Provided passage:

Moreover, the folks at http://www.bis.org/statistics/derstats.htm
BIS tell me their estimate of $516 trillion only includes “transactions in which a major private dealer (bank) is involved on at least one side of the transaction,” but doesn’t include private deals between two “non-reporting entities.” They did, however, add that their reporting central banks estimate that the coverage of the survey is around 95% on average.

Also, keep in mind that while the $516Trillion “notional” value (maximum in case of a meltdown) of the deals is a good measure of the market’s size, the 2007 BIS study notes that the $11 trillion “gross market values provides a more accurate measure of the scale of financial risk transfer taking place in derivatives markets.”


The fact is, derivatives have become the world’s biggest “black market,” exceeding the illicit traffic in stuff like arms, drugs, alcohol, gambling, cigarettes, stolen art and pirated movies. Why? Because like all black markets, derivatives are a perfect way of getting rich while avoiding taxes and government regulations. And in today’s slowdown, plus a volatile global market, Wall Street knows derivatives remain a lucrative business.

Recently Pimco’s bond fund king Bill Gross said “What we are witnessing is essentially the breakdown of our modern-day banking system, a complex of leveraged lending so hard to understand that Federal Reserve Chairman Ben Bernanke required a face-to-face refresher course from hedge fund managers in mid-August.” In short, not only Warren Buffett, but Bond King Bill Gross, our Fed Chairman Ben Bernanke, the Treasury Secretary Henry Paulson and the rest of America’s leaders can’t “figure out” the world’s USD .1,144 Trillion $ derivatives.(see below)

BIS is primarily a records-keeper, a toothless tiger that merely collects data giving a legitimacy and false sense of security to this chaotic “shadow banking system” that has become the world’s biggest “black market?”

Here are some of the types of derivatives that are out there.

Have you ever heard of them?

Chances are your local bank manager hasn’t either!

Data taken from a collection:
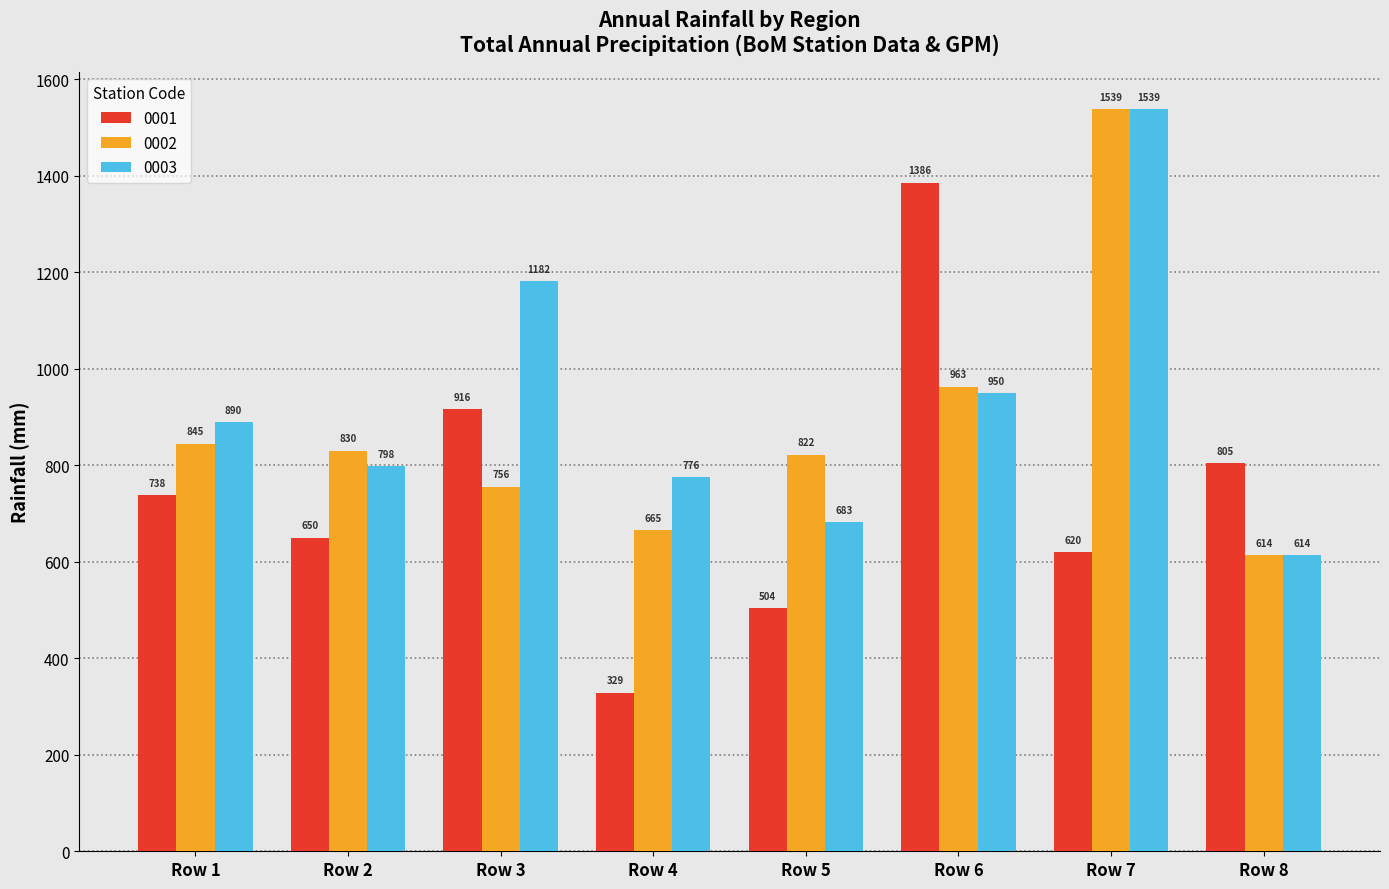

What is the maximum value shown in the chart?

1539.0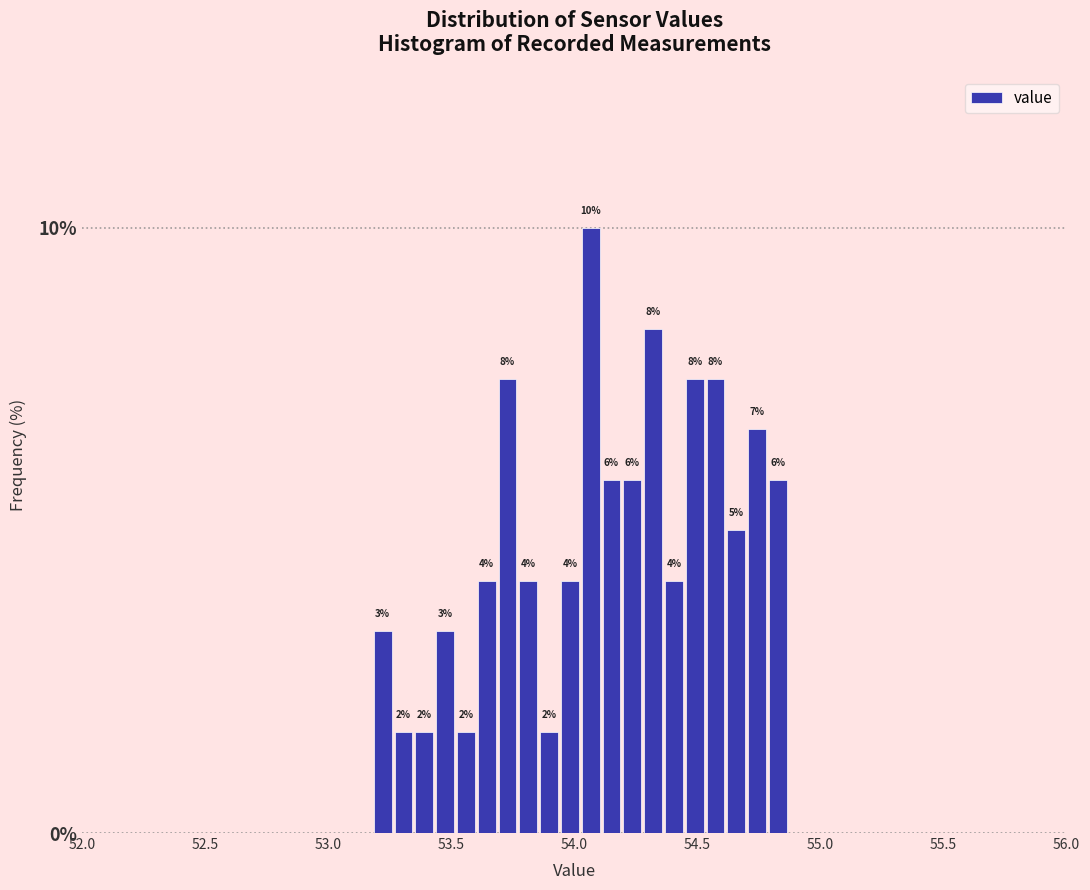

Read against the x-axis, roughly where is the centre of the tallest bar?

54.05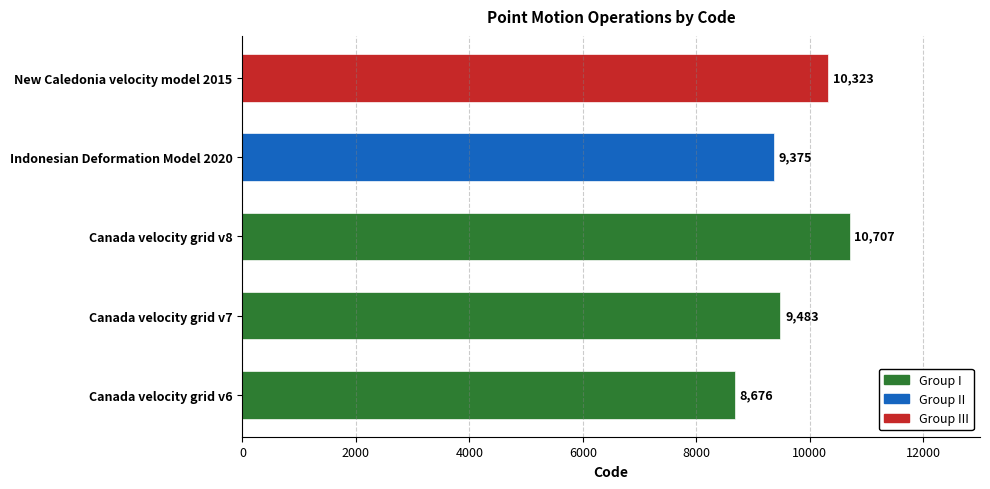

What is the sum of all values?

48564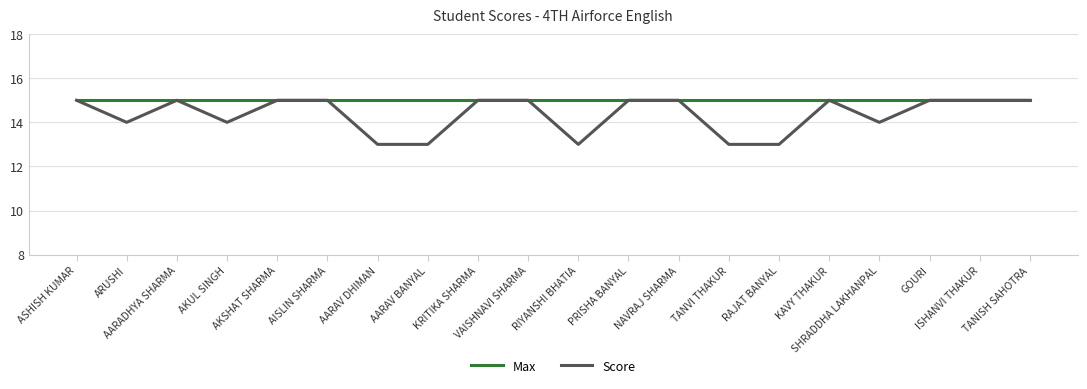

What is the sum of the Score values at TANISH SAHOTRA and SHRADDHA LAKHANPAL?

29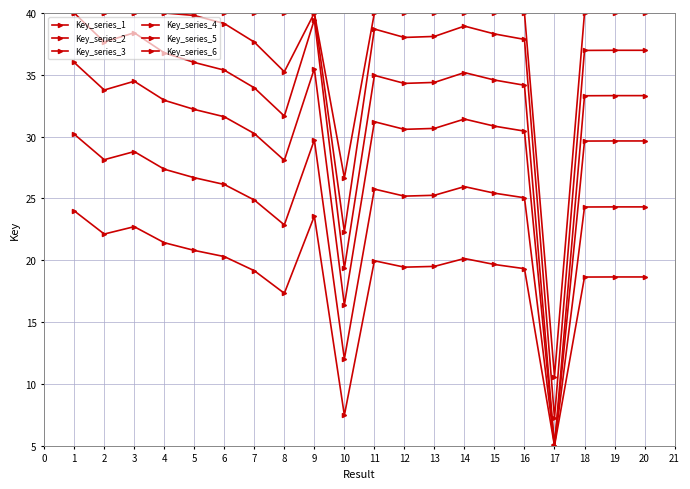

True or false: Key_series_2 and Key_series_3 cross at least once.

False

To-do item A: Quote the derivatives passage starting with "Also, keep in" and going on through "a lucrative business.".
To-do item B:
Answer these questions from the derivatives passage.
(i) What do the reporting central banks estimate the average coverage of the survey to be?
(ii) What figure does the 2007 BIS study give for gross market values?
(iii) Who required a face-to-face refresher course from hedge fund managers, and when?
To-do item C: Carry on the derivatives passage from where it stops.
The listing is separate material, apart from the derivatives passage.

Reply A:
Also, keep in mind that while the $516Trillion “notional” value (maximum in case of a meltdown) of the deals is a good measure of the market’s size, the 2007 BIS study notes that the $11 trillion “gross market values provides a more accurate measure of the scale of financial risk transfer taking place in derivatives markets.”


The fact is, derivatives have become the world’s biggest “black market,” exceeding the illicit traffic in stuff like arms, drugs, alcohol, gambling, cigarettes, stolen art and pirated movies. Why? Because like all black markets, derivatives are a perfect way of getting rich while avoiding taxes and government regulations. And in today’s slowdown, plus a volatile global market, Wall Street knows derivatives remain a lucrative business.

Reply B:
(i) Around 95%
(ii) $11 trillion
(iii) Federal Reserve Chairman Ben Bernanke, in mid-August

Reply C:
But I bet his Head office has a few slick traders that are trading these on a Daly bases and I’m

Pretty sure that they must be in it up to their necks!

  • Foreign exchange contracts
  • Listed credit derivatives
  • OTC ( over the counter)
  • Forwards and forex swaps
  •  Currency swaps
  • Options on Interest rate contracts
  • Forward rate agreements
  • Interest rate swaps
  • Options on
    Equity-linked contracts
  • Forwards and swaps
  • Options on Gold & Other commodities
  • Credit default swaps
  • Single-name instruments
  • Multi-name instruments
  • Unallocated instruments
  • CDS (credit default swaps)
    CDSs are derivatives whose cost is determined using financial models and by arbitrage relationships with other credit market instruments such as loans and bonds from the same ‘Reference Entity’ to which the CDS contract refers

     

  • ABS (asset-backed securities)
  • MBS (mortgage-backed securities)
  • OTC derivatives
  • Futures

    To name but a few!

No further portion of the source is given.